The IT/OT divide: Why OT is from Mars and IT is from Venus
A data scientist or IT specialist will look at a glass and wonder whether it’s half full or half empty. An operational technology engineer will wonder how the water got there in the first place.
The divide between IT and OT is one of the major challenges in digital transformation. It sounds odd, but most industrial companies don’t have just one technology department; they have two. The first department is OT, which is responsible for managing the machines and critical systems that produce products. The second is IT, which manages things such as sales tracking, customer management and analytics.
The IT/OT department conflict
IT and OT departments often don’t speak, and when they do they often don’t get along. IT generally complains that OT tends to push away their suggestions. OT generally complains that IT wants to impose technology choices that could ultimately hurt productivity. OT says that they are the department that keeps companies running. IT says they are the department that keeps companies profitable.
Why the conflict? These two departments have very different ways of looking at the world. To IT, security means firewalls and phishing defenses. To OT, security measures include fire extinguishers and razor wire. Move fast and break things was — for a while — an ideal for IT. For OT, it’s their worst nightmare. IT generally replaces equipment every three to four years. OT engineers expect to get three to four decades out of new product purchases. Education and background also play a role. While IT executives often come out of computer science departments, OT is staffed with chemical and mechanical engineers.
This difference in perspective extends to their contrasting relationship to data. To an OT engineer, data from an IoT sensor — or set of sensors — is a very fluid and very live manifestation of a process taking place somewhere.
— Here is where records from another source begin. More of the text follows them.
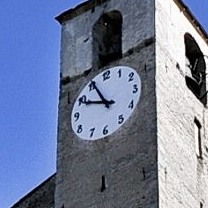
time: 9:55
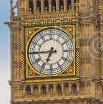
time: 6:44
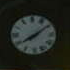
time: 8:09
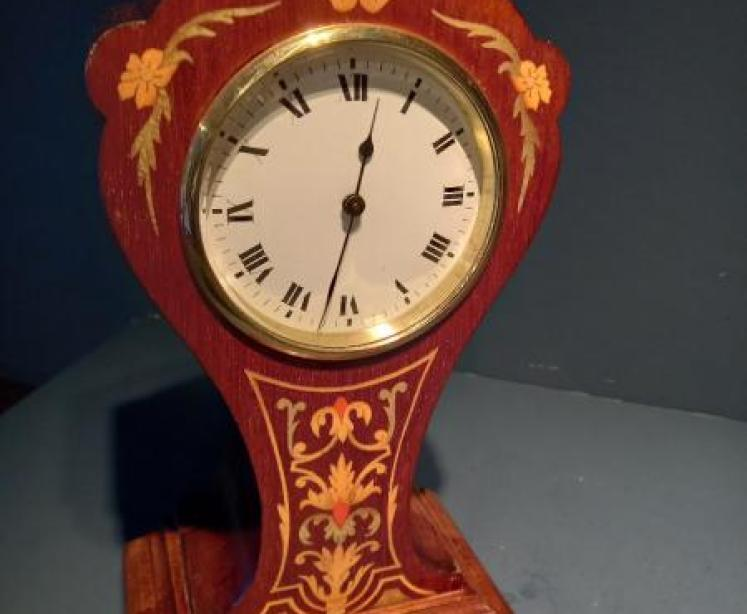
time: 12:32
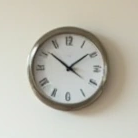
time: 1:51
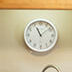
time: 11:08
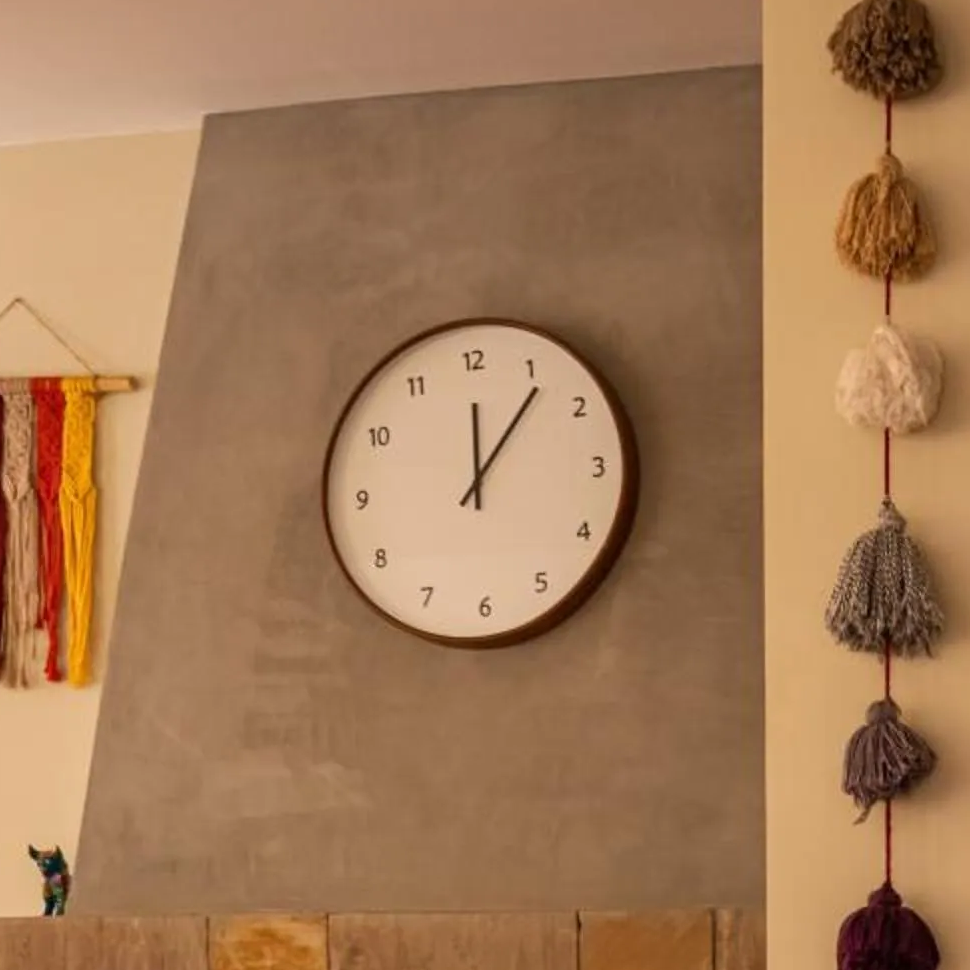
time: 12:06
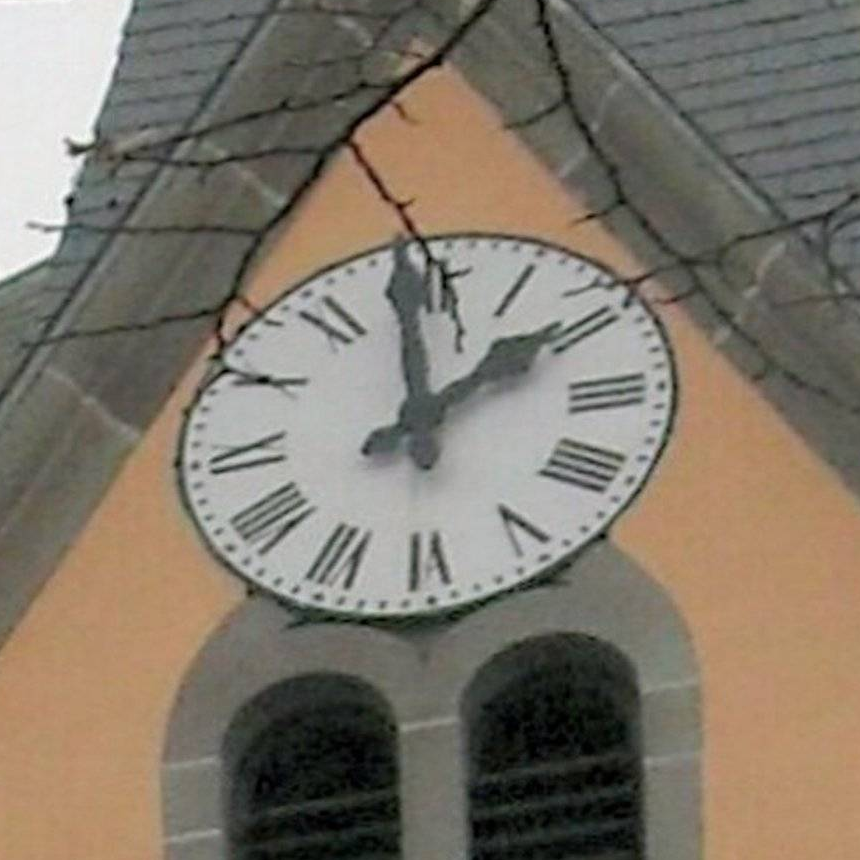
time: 1:59
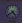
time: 4:38
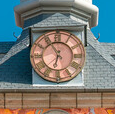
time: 6:54
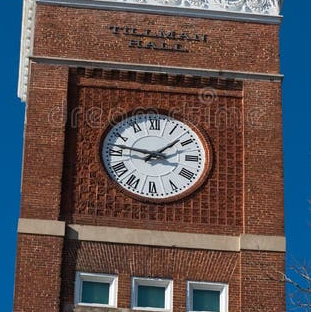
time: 1:46
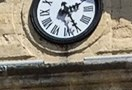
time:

When OT engineers look at trend lines on a screen, they are really thinking about the physics behind the data. Why did a temperature reading in a fermentation chamber drop from 90.5 degrees Fahrenheit to 88.3 degrees Fahrenheit over a 15 second interval? Was it caused by an unanticipated change in the input materials, a mechanical failure or an unexpected change in ambient temperature? And how do OT engineers get the temperature back to normal?
Dealing with the IT/OT divide
With that perspective, you can start to better understand why these two departments frequently don’t see eye to eye. OT engineers might obsess over minute process steps in an effort to eke out gains in efficiency and productivity. It’s their job, and industrial finessing like this can save companies millions of dollars a year. However, IT generally has to play the bad cop role and ask whether these improvements might have the unanticipated aftereffect of increasing maintenance costs and capital replacement cycles.
In some cases, IT might unveil a brilliant plan to reduce costs by having everyone save their data to a centralized data lake in the cloud. This time, OT gets to be the critic; they might note that the time, money and extra coding required to get that data back out of the lake will far outweigh the benefits. Worse, the lack of immediate access to information will mean that the company will — for the most part — be flying blind.
IT will tell you all data is significant so save everything. OT will tell you data is important only when it changes. Just save the exceptions.
Can the two get along? Of course. In fact, you can argue that digital transformation ultimately revolves around bringing these complimentary skills and perspectives together for the greater good. After all, both IT and OT want to save money, utilize resources more efficiently and experience the thrill of achieving a meaningful breakthrough on a problem that’s been alluding the team for a while.
Just don’t expect them to start off on the same wavelength.